An increasing number of experimental evidences suggest a major involvement of inflammation in epileptogenesis. Seizure activity elicits release of pro-inflammatory cytokines and activates immune responses. These phenomena have been widely related to an increased brain susceptibility to seizure, synaptic reorganization and neuronal death (Xu et al., 2013).

Inflammatory processes in brain can affect the extracellular neuronal matrix (ECM) integrity. ECM plays a critical role in the modulation of AMPA receptor mobility, paired-pulse depression, L-type voltage-dependent Ca2+ channel activity and LTP processes. Noteworthy, an original study published in this topic, suggests that changes in the expression of Hyaluronic acid, the major component of neuronal ECM, can lead to neuronal hyper-excitability and calcium dysregulation (Vedunova et al., 2013).
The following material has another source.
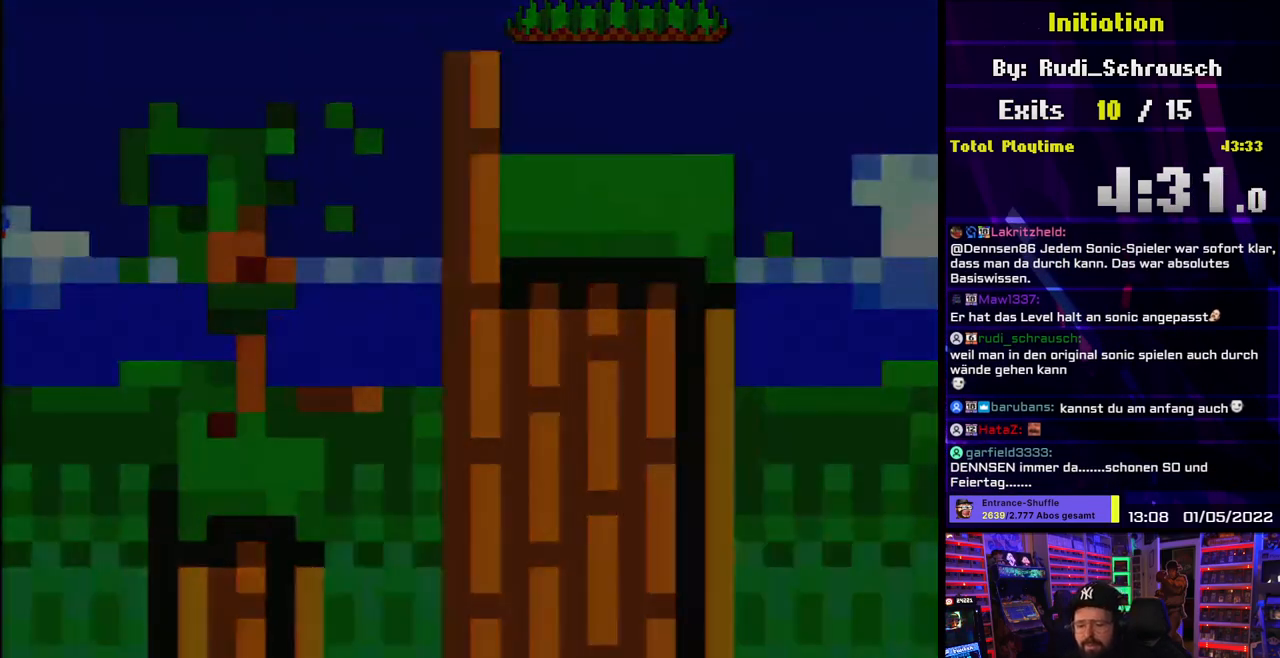
{"dt_ms": 500, "buttons": ["A"], "events": [[17, "DPAD_RIGHT", "up"], [100, "A", "down"], [183, "A", "up"], [300, "A", "down"]]}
Neuronal cell death has been implicated as a causal factor leading to the development of the epileptic disorder. The findings reported in this topic support the idea that repeated seizures mediate neuronal necrosis and apoptosis prevalently associated to the activation of certain distinct anti/pro-apoptotic Bcl-2 family factors. Thus, epileptogenesis elicits apoptotic events by means of a specific pattern of Bcl-2 family proteins, which might represent a possible target of intervention to protect against the epileptic damage (Henshall and Engel, 2013).

Hormones play an important role in the epileptic disorders. Corticosteroids, progesterone, estrogens, and neurosteroids have been shown to affect seizure activity in animal models and in human. However, the impact of hormones on epileptogenesis is still underexplored and controversial. Further studies are required in the field to generate evidences on the therapeutic potential of hormonal agents in epileptogenesis (Reddy, 2013).

The circadian pattern of seizures is one of the first phenomena described in the epileptic disorders. However, due to the lack of promising hypotheses, has not attracted enough scientific attention. Recent findings provide novel insights in the implication of circadian rhythm in modulating transcription factors governing clock genes expression, and the mTOR signaling pathway, one of the most relevant signaling pathway in epilepsy (Cho, 2012).